Bartosz Radaczyński
Bartosz Radaczyński

Reputation: 18574

What garbage collectors are there available for C++?

What garbage collectors are there available for C++? Are you using any of them? With what results?

Upvotes: 6

Views: 731

Answers (6)

Nemanja Trifunovic
Nemanja Trifunovic

Reputation: 24557

You can find several implementations here. I have never tried any of them and in general I find a non-deterministic GC causing more harm than good.

Upvotes: 2

Randolpho
Randolpho

Reputation: 56448

There's always, ahem: C++/CLI -- C++ for the .NET Framework. Pretty good garbage collection there. :p

Although, to be honest, with all the syntactic sugar they put in there, you could almost consider it a whole new language that just happens to work with C/C++ fairly well.

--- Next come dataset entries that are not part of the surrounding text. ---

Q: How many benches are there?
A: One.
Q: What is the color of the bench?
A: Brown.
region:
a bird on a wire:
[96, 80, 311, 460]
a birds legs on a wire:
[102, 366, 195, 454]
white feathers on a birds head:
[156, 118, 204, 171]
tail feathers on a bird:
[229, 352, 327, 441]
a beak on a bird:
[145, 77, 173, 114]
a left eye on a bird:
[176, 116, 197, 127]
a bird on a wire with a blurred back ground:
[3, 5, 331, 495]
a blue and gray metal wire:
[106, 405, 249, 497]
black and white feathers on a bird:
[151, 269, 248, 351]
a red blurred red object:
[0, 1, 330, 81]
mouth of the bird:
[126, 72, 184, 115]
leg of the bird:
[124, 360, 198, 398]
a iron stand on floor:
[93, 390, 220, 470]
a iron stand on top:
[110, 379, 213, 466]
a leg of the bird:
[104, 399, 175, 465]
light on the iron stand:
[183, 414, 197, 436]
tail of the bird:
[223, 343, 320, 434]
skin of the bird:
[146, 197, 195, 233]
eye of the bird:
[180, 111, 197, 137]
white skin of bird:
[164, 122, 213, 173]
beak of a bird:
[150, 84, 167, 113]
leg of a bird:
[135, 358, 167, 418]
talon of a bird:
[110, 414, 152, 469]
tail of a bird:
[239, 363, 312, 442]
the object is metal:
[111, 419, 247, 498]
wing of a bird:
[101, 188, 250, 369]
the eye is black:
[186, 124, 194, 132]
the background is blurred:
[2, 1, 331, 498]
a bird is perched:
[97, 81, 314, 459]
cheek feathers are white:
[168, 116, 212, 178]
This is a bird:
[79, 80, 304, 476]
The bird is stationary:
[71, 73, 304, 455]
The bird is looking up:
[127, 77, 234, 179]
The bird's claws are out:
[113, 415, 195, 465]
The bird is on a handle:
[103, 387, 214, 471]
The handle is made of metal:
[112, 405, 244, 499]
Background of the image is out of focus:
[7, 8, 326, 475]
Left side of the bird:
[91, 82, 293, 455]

If you're not married to C++ as a language, you could also look into D, which compiles to native code like C++ (and unlike C++/CLI) but also has garbage collection.

Upvotes: 2

Philippe Payant
Philippe Payant

Reputation: 134

The Boehm garbage collector is pretty good for C, but tricky to use under C++. Check the "C++ interface" section at http://www.hpl.hp.com/personal/Hans_Boehm/gc/gcinterface.html.

My opinion is that if you need garbage collection, choose a langage that has it built-in.

The best general solution for C++ is shared pointers (from boost for example) with you dealing with circular dependencies. There are two things you can do: 1. design the thing with no circular dependencies 2. design the thing with a 'linch-pin' that breaks the circle to allow reclamation of the objects

Either you deal with real bad, convoluted, hard to debug problems with a garbage collector for C++ or you deal with the simpler classical problem of freeing your objects when you are done with them.

Upvotes: 5

Luc Hermitte
Luc Hermitte

Reputation: 32986

Several C++ GC are listed on wikipedia.

However, I don't use any, RAII is also my friend.

Upvotes: 5

rmeador
rmeador

Reputation: 25724

The Boost library includes some shared_ptr stuff that basically acts as a reference counting garbage collector. If you embrace the RAII principle of C++ design, that and auto_ptr will fill your need for a "garbage collector".

Upvotes: 6

Harper Shelby
Harper Shelby

Reputation: 16581

The only one I've heard of personally is the Boehm garbage collector I'm sure others exist, but I've not dealt with them (or looked for them either).